* **EXERCISE INSTRUCTIONS**
Begin at the line bearing "the trimmed bush at (514,629)". Transcribe it and all subsequent lines of the material below exactly, and nothing more.

** SUPPLIED RECORDS follows **

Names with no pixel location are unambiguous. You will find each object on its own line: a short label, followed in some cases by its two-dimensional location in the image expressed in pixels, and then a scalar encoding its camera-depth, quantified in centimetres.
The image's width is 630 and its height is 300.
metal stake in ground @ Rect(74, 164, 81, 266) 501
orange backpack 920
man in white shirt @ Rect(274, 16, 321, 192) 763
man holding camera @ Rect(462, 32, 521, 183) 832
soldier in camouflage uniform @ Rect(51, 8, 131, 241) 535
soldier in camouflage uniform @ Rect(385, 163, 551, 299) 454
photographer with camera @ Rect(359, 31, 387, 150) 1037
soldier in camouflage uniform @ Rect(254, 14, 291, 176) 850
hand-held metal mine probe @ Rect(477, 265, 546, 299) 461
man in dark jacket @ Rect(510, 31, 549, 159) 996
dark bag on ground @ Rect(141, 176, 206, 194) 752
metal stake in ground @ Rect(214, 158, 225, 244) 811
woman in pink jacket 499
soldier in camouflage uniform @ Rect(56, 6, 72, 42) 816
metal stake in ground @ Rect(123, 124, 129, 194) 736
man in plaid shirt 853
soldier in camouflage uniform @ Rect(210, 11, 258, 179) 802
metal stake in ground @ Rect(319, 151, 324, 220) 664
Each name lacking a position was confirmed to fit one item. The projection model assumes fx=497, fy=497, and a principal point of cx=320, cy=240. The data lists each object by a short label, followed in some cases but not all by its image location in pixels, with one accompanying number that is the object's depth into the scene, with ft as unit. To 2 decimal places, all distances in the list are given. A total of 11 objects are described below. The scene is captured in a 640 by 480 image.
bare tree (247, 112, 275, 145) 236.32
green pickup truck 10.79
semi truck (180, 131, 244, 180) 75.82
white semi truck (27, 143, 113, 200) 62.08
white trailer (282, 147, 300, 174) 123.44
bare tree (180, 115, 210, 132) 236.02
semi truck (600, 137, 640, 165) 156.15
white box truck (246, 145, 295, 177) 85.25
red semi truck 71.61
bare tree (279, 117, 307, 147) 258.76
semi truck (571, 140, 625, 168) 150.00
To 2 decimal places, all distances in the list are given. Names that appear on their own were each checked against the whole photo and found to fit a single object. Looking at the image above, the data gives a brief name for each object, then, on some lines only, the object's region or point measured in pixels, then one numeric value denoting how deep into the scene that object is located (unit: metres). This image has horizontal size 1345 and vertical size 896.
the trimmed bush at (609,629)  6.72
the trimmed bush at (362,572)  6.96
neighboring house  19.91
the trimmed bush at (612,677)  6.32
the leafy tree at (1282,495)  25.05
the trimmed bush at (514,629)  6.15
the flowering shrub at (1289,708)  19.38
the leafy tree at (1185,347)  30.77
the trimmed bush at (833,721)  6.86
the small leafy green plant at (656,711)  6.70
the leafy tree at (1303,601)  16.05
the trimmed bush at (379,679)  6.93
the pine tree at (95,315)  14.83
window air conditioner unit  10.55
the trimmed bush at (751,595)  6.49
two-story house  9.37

** End of SUPPLIED RECORDS **

* **FINISHED TASK**
the trimmed bush at (514,629)  6.15
the flowering shrub at (1289,708)  19.38
the leafy tree at (1185,347)  30.77
the trimmed bush at (833,721)  6.86
the small leafy green plant at (656,711)  6.70
the leafy tree at (1303,601)  16.05
the trimmed bush at (379,679)  6.93
the pine tree at (95,315)  14.83
window air conditioner unit  10.55
the trimmed bush at (751,595)  6.49
two-story house  9.37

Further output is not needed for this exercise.